I found or ordered copies of the publications I thought might be most receptive—printed magazines, daily blogs, websites, anthologies—read the content, and if it felt right I sent them a pitch for my idea with sample art and essay. That was the end of last year, 2018.

Then I waited. Some will tell you how soon they’ll respond, some don’t. You never really know if they don’t like it, or they just haven’t gotten it yet, or it got lost in email or fell off someone’s desk. It’s all on faith that someone will see your idea and fall in love with it.

About a month later I thought I was seeing things when I saw an email from the editor of Woods Reader magazine, published in Minnesota. I had been pretty hopeful about that one, and here it was a good guess, the editor loved the idea and wanted to publish what I’d sent.

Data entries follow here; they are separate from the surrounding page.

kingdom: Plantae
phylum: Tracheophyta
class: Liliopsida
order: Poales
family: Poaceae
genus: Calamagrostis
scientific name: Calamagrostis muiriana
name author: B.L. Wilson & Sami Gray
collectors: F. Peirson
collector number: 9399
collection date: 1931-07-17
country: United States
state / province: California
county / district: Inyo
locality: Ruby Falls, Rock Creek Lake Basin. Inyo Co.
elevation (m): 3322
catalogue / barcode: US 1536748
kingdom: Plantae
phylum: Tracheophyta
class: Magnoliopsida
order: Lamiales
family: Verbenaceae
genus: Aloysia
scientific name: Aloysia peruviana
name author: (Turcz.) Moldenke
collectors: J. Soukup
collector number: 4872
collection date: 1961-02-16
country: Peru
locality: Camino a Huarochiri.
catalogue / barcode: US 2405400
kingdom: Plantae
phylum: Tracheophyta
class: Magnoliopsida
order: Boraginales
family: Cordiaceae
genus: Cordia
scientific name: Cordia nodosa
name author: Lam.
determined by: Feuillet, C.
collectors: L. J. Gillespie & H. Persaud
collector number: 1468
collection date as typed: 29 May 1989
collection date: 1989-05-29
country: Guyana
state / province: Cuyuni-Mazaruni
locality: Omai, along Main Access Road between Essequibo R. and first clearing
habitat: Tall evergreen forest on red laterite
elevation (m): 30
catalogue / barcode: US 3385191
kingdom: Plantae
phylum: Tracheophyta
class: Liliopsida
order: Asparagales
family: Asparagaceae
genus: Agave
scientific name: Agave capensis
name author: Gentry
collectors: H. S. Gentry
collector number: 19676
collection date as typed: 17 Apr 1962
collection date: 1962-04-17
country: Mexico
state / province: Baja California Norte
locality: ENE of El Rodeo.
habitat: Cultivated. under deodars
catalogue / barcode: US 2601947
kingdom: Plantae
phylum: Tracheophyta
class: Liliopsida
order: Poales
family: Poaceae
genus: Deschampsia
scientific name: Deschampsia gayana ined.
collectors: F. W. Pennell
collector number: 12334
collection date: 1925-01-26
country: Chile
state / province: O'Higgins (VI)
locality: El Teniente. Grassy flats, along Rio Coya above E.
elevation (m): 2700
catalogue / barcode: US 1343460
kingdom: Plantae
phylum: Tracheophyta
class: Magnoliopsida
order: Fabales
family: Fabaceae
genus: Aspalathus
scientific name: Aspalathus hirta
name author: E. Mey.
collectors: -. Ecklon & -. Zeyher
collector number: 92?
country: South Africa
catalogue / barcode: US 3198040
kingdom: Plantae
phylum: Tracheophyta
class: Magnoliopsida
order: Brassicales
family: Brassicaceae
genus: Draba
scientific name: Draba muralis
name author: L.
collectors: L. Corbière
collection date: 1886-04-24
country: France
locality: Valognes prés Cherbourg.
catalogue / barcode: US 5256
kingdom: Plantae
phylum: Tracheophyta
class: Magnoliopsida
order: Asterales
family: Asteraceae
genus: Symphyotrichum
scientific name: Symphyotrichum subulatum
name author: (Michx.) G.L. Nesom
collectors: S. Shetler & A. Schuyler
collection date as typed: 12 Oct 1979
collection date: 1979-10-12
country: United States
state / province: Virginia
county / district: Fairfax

The sample I’d sent was not “The Rope Swing”, but another painting and essay which they’d planned to publish in the summer issue. About a month after we’d agreed to publish that one the editor sent an email saying she’d rather wait for a winter issue to publish that one, and did I have any summer art? She’d been to my art website and seen “The Rope Swing”, and wondered if that had a story as well.

Yes, it did, all wound up in my annual art exhibit on the Panhandle Trail, and I also had another favorite summer painting, “Running Through the Woods”, becoming reacquainted with my great-niece and great-nephew by taking them for a walk on the trail and in the woods.

In the end the editorial staff chose “The Rope Swing”, and not only do the essay and painting appear on the inside, but the painting is also their cover image for the summer 2019 issue.

It’s the first thing I’ve ever had published “cold”, not through a referral or an organization or any other means than digging through listings and doing research. I am over the moon.  And looking forward to publishing another with Woods Reader. And looking forward to hear from other publishers to whom I’ve sent essays and short stories and poetry.

I have a degree in writing. I love my art and all the other things I do, but I’ve been wanting to get back to that dream of just writing for writing’s sake. I hope I’m on my way.

Because they’ve paid me to publish this essay, I can’t share it here until well after this issue of the magazine has been published. I will tell you that, if you enjoy reading creative writing and essays about the experience of being in the woods, you would love every story, essay, poem and photo that’s published in this quarterly magazine. It’s available on the Woods Reader website for $7.95, and I’ll also have a dozen or more copies here in my shop and at my events for the same price.



And I hope I have another “published” story to tell soon!